Reproduce each of the rows below precisely, changing nothing.

Extracted data entries:
▼▼▼
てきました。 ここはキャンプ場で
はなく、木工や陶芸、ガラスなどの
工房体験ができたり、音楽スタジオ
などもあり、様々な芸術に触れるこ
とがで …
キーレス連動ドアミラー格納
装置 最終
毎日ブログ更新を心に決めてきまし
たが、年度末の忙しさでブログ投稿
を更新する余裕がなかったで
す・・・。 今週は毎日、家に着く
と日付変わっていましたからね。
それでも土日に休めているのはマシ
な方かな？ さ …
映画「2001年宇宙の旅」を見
▲▲▲
Task result
てきました。 ここはキャンプ場で
はなく、木工や陶芸、ガラスなどの
工房体験ができたり、音楽スタジオ
などもあり、様々な芸術に触れるこ
とがで …
キーレス連動ドアミラー格納
装置 最終
毎日ブログ更新を心に決めてきまし
たが、年度末の忙しさでブログ投稿
を更新する余裕がなかったで
す・・・。 今週は毎日、家に着く
と日付変わっていましたからね。
それでも土日に休めているのはマシ
な方かな？ さ …
映画「2001年宇宙の旅」を見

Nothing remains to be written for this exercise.